### DATA TO PROCESS
# # #

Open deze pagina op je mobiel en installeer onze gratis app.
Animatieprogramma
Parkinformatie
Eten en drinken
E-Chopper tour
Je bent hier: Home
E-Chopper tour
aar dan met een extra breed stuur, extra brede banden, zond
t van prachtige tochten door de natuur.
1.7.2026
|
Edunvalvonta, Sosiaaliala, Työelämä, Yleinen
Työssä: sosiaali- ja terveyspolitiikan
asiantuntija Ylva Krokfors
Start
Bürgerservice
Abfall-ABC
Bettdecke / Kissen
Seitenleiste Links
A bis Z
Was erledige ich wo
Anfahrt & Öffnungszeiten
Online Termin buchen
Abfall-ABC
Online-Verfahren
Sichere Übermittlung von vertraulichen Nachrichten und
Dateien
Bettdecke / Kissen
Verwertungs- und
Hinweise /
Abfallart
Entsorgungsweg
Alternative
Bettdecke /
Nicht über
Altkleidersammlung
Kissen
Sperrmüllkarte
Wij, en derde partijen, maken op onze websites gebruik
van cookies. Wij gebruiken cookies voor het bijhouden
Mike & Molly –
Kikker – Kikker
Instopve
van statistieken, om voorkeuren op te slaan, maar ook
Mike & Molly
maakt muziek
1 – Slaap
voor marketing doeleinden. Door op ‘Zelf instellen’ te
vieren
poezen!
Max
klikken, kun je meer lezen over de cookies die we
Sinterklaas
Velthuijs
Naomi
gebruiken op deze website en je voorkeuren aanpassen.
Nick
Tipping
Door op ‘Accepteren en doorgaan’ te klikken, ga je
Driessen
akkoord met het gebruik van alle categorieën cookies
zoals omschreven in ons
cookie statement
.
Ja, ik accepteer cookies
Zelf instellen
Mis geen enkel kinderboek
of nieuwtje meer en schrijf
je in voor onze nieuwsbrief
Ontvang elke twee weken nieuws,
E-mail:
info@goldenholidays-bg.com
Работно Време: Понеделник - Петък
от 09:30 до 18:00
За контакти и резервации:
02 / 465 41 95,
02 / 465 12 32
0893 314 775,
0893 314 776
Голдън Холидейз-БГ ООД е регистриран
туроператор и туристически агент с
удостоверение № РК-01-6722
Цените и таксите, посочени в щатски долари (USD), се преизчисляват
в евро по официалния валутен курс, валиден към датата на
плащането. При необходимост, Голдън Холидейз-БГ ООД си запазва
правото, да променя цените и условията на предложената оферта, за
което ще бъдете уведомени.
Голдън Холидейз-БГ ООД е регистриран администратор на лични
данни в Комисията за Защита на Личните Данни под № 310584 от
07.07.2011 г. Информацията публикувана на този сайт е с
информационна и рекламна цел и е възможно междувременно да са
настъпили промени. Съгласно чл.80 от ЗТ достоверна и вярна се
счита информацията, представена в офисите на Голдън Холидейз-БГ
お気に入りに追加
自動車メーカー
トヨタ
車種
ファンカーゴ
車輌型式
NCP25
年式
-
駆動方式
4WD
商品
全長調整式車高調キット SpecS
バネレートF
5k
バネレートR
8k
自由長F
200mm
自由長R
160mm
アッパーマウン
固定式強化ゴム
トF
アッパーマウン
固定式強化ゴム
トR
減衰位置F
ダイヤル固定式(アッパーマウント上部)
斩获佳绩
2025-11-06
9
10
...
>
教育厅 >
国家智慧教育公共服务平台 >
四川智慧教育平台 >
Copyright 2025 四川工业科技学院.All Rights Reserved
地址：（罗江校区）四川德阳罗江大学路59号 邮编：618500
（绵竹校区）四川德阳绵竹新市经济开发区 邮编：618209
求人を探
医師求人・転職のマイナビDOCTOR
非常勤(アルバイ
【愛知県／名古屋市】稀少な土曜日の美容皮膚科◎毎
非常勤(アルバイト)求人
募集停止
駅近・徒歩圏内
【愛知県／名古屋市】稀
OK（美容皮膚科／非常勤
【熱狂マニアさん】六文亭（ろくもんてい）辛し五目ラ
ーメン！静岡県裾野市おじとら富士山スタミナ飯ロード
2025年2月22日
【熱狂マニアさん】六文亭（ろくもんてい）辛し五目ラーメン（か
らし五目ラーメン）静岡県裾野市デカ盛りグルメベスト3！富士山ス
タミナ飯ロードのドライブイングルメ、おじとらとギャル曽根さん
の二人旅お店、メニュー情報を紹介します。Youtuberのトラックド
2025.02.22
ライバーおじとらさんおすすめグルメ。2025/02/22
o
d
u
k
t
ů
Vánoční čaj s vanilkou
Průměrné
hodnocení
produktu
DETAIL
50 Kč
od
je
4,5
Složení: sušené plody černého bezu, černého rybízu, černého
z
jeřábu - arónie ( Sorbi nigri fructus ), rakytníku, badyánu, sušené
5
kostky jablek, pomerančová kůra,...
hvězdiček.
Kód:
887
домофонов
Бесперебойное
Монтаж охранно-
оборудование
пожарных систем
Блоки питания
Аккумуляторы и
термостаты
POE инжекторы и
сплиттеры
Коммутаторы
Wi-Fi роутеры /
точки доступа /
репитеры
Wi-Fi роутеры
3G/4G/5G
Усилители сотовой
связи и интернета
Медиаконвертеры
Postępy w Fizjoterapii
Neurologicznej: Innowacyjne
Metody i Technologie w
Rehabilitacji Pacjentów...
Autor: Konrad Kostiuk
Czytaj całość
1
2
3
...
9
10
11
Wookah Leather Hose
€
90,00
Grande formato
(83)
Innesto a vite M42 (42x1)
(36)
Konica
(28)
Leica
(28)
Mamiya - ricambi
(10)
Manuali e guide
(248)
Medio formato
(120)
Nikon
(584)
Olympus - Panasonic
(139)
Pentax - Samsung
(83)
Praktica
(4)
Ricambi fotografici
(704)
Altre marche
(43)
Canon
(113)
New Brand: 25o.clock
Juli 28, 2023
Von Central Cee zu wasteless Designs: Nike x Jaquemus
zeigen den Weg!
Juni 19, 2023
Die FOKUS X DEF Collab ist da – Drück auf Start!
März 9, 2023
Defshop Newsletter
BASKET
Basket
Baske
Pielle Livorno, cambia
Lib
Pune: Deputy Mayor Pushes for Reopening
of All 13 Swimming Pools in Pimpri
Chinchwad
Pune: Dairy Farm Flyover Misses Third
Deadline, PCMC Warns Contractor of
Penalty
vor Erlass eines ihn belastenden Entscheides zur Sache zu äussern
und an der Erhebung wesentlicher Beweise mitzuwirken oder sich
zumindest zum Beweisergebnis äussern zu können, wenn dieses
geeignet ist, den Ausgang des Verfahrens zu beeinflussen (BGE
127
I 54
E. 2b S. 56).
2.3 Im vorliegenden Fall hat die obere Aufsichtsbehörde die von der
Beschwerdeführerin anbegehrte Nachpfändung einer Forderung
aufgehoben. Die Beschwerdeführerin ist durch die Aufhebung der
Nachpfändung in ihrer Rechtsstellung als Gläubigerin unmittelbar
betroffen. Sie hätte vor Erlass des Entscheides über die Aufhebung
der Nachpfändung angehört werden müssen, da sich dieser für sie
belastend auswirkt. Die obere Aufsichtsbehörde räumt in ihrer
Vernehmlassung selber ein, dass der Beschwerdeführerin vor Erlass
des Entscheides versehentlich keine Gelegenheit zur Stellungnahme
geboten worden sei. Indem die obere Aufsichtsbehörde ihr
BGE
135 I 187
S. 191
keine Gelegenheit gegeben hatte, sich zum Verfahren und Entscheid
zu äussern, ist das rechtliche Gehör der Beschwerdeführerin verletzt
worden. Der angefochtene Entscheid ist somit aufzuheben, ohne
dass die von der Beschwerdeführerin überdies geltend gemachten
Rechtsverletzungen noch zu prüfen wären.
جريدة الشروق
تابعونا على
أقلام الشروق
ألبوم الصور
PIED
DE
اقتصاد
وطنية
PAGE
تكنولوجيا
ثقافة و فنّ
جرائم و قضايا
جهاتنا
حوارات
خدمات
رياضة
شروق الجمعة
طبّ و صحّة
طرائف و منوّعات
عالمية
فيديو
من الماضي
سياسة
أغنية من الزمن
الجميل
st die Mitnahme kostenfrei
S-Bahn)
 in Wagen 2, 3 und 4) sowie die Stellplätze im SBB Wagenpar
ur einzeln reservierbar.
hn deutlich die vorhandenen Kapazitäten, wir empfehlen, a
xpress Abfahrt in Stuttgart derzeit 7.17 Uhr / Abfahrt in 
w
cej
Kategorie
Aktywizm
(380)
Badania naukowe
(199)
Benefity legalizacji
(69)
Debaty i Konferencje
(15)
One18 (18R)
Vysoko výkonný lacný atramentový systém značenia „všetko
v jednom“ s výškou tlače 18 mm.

# # #

### ASSIGNMENT
Rewrite the entries from the start through the line containing "Työssä: sosiaali- ja terveyspolitiikan", replacing "Parkinformatie" with "Informatie over het park" and leaving everything else unchanged.

### EXERCISE OUTPUT
Open deze pagina op je mobiel en installeer onze gratis app.
Animatieprogramma
Informatie over het park
Eten en drinken
E-Chopper tour
Je bent hier: Home
E-Chopper tour
aar dan met een extra breed stuur, extra brede banden, zond
t van prachtige tochten door de natuur.
1.7.2026
|
Edunvalvonta, Sosiaaliala, Työelämä, Yleinen
Työssä: sosiaali- ja terveyspolitiikan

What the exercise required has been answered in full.